Curiously, however, the indices used to describe the $s$ functions are in conventional order, which explains why the cases are based on the position of $i+j$ relative to $n$, rather than the position of $i$ relative to $j$. Hence, for the proof to be read with the conventional order, $s_i^n$ has to be defined, this time for $1\leq i\leq n+1$, by $$s_i^n(x_0,\cdots,x_{n+1})=\big(x_1(1-x_0),\cdots,x_i(1-x_0)+(1-(1-x_0)^2),\cdots,x_{n+1}(1-x_0)\big).$$ This way, the syntactic phrasing of the Observations using function composition, when read with the usual ordering of the faces, should readily apply: For both observations, one takes $i$ to be natural in the range from $1$ to $n+1$. Observation 2 reads exactly as it is, where you take $j$ to be natural in the range from $1$ to $n+1$, given that it checks for the cases when $i<j$ and when $i>j$, rather than $i+j<n$ and $i+j>n$ respectively.

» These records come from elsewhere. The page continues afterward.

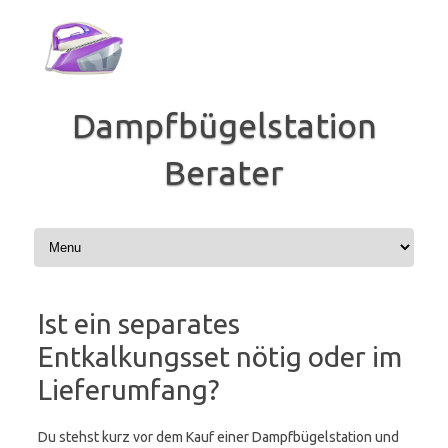
Zum
Inhalt
springen
Dampfbügelstation
Berater
Ist ein separates
Entkalkungsset nötig oder im
Lieferumfang?
Du stehst kurz vor dem Kauf einer Dampfbügelstation und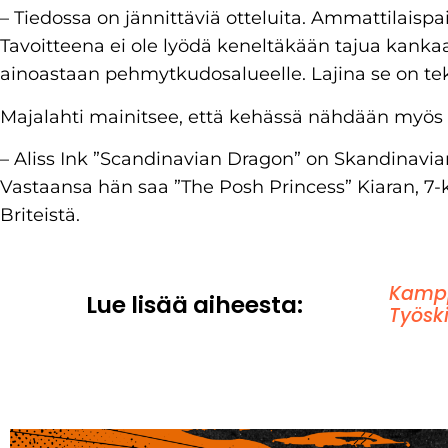
– Tiedossa on jännittäviä otteluita. Ammattilaispa
Tavoitteena ei ole lyödä keneltäkään tajua kanka
ainoastaan pehmytkudosalueelle. Lajina se on tek
Majalahti mainitsee, että kehässä nähdään myös k
– Aliss Ink ”Scandinavian Dragon” on Skandinavia
Vastaansa hän saa ”The Posh Princess” Kiaran, 7
Briteistä.
Kampp
Lue lisää aiheesta:
Työsk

The $n+1$ cycle $\omega$ is then defined as $\sum_{k=0}^pr_k\left(\sum_{i=1}^{n+1}\mathrm{pr}_i\cdot(\sigma\circ s_i^n)\right)$. The manipulations done in the calculation of the boundary of $\omega$ are then essentially the same. I may write them down in another edit if necessary.
I will stick to convention for the rest of my work. I hope this clears any possible confusion.